September 26, 2017, by *Alan Krome*, former LCA teacher

This is a salute to Bill Harvey, my algebra teacher at Norfolk Academy.

I salute him because he was able to take a word-nerd and imbue him with awe at the mysterious and echoing beauty of mathematical pattern. I already knew by the time I was in his tenth-grade class that I wanted to be a poet, so most of my demigods were wordsmiths. I was good at math, but it didn’t engage me any more than history or geography, two other courses that seemed to me encrusted with facts as dull as dried mud cracking in the sun. (The fact that I later learned to love these disciplines is another story for another day . . .)

But Mr. Harvey took a few minutes one day to point out that any time you took a square, such as 10 x 10 and instead multiplied its square root + 1 times the square root - 1, you would always get one less than the square: 10 x 10 = 100, 11 x 9 = 99; 7 x 7 = 49, 8 x 6 = 48, etc. I don’t recall why he pointed it out--possibly as a short-cut for finding the product of two numbers separated by 2? What I do remember is wondering how far this pattern went; surely when you got into larger numbers, the difference must get larger. So I tried 80 x 80 and got 6400; 81 x 79? Whoa, it was 6399! The fact that this held true despite the size of the numbers defied my understanding of multiplication. [So I continued noodling with the numbers. Before long I tried adding and subtracting 2 from the square roots. 12 x 8 = 96, which was 3 less than the 99, 4 less than the 100, and 9 x 5 3 less than the 48, 4 less than the 49. Subtracting 3 gave me 91 and 40, each 5 less than its predecessor or 9 less than the original 100 or 49 . . .]

Highly excited, I took these findings to Mr. Harvey, who—may blessings shower upon his memory—said, “Wow, Alan, that’s a fascinating discovery. It certainly means something—I want to you to figure out what.” [So after several hours of chasing this elusive mathematical mystery down into a simpler form, I discovered that if (x + 1)(x - 1) = x² - 1 and if (x + 2)(x – 2) = x² - 1 - 3 = x² - 4 and if (x + 3)(x – 3) = x² - 1 -3 - 5 = x² - 9, then possibly (x + y)(x – y) = x² - y². I tried it by adding and subtracting 4, then 5—Eureka: I’d found a pattern powerful enough to predict things I hadn’t tested yet!]

Then felt I like some watcher of the skies when some new planet sweeps into his ken . . .

It was the first time I was aware that numbers are magical because they can give us some slight insight into all the rhythms that pulse beneath the surface of the universe, keeping it in balance.
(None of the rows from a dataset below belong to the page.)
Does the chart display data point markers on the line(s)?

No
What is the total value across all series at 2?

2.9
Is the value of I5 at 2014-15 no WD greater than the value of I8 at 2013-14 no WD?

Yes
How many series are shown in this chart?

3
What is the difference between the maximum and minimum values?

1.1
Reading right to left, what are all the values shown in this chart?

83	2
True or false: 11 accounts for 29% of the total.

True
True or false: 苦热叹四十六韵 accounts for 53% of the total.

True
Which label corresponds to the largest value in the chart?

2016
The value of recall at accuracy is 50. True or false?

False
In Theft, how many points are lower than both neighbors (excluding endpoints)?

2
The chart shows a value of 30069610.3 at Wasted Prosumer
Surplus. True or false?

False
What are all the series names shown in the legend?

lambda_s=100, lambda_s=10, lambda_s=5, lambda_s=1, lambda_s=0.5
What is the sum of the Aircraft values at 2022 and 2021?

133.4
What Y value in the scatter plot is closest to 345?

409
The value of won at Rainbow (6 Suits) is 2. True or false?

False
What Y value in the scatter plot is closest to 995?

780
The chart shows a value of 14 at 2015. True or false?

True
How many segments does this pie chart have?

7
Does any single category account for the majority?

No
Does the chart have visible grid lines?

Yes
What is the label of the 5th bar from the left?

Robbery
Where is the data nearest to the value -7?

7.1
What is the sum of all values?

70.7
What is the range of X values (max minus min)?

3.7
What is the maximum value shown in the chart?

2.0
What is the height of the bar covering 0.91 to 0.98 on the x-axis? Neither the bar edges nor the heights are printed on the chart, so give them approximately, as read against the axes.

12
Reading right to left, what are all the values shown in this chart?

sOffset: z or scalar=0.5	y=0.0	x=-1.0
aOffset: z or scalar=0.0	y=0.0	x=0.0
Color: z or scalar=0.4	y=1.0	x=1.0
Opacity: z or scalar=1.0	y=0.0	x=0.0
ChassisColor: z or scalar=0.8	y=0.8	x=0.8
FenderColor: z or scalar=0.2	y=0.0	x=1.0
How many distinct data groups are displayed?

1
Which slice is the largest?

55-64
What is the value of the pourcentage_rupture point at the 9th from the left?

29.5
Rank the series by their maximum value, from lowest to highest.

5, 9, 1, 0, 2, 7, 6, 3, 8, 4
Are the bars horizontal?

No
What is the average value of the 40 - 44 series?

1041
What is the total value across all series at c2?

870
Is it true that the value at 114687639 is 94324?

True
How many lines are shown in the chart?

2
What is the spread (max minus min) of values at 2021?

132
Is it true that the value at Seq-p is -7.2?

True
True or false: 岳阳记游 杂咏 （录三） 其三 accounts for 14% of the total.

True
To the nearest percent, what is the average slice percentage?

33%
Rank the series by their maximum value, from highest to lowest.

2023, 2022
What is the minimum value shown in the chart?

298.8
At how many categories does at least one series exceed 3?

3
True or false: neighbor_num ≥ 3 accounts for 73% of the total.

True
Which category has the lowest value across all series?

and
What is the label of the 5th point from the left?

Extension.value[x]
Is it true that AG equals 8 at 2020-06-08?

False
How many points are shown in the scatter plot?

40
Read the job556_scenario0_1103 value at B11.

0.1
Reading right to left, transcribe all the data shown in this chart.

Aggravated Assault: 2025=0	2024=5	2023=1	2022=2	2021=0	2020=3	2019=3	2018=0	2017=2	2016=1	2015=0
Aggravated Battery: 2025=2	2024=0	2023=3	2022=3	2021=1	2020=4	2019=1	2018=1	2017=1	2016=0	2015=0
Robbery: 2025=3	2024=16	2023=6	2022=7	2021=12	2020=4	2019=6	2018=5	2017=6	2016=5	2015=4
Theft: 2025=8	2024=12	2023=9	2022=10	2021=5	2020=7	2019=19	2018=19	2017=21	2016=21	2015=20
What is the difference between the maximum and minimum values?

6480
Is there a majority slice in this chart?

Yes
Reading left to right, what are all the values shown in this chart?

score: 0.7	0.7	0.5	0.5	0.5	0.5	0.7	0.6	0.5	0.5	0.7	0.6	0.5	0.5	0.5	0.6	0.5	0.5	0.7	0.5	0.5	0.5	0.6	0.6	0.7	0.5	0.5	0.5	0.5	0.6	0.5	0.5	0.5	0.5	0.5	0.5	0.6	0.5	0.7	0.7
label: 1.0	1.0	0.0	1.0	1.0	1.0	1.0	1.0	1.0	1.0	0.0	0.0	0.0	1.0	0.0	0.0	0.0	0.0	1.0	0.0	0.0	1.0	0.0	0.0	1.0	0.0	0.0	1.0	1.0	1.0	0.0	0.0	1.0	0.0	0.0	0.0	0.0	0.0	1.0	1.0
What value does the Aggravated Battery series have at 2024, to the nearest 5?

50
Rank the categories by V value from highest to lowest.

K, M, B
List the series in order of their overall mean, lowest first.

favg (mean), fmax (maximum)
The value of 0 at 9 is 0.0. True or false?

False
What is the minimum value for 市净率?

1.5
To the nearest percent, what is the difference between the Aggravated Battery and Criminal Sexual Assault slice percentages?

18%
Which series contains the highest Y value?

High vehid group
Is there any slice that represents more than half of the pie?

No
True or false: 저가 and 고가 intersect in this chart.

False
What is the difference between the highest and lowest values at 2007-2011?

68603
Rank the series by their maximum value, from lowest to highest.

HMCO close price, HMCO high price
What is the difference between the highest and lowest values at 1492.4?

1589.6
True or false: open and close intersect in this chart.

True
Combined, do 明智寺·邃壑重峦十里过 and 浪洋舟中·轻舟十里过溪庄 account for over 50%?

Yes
I became aware of it because Mr. Harvey planted a seed that happened to take root in my imagination. But much more importantly, because he didn’t short-circuit the power of that seedling’s growth by explaining it to me: he made me explore it for myself. For that insight and the awe it still can evoke within me, I owe Bill Harvey more than I can ever explain, much less repay.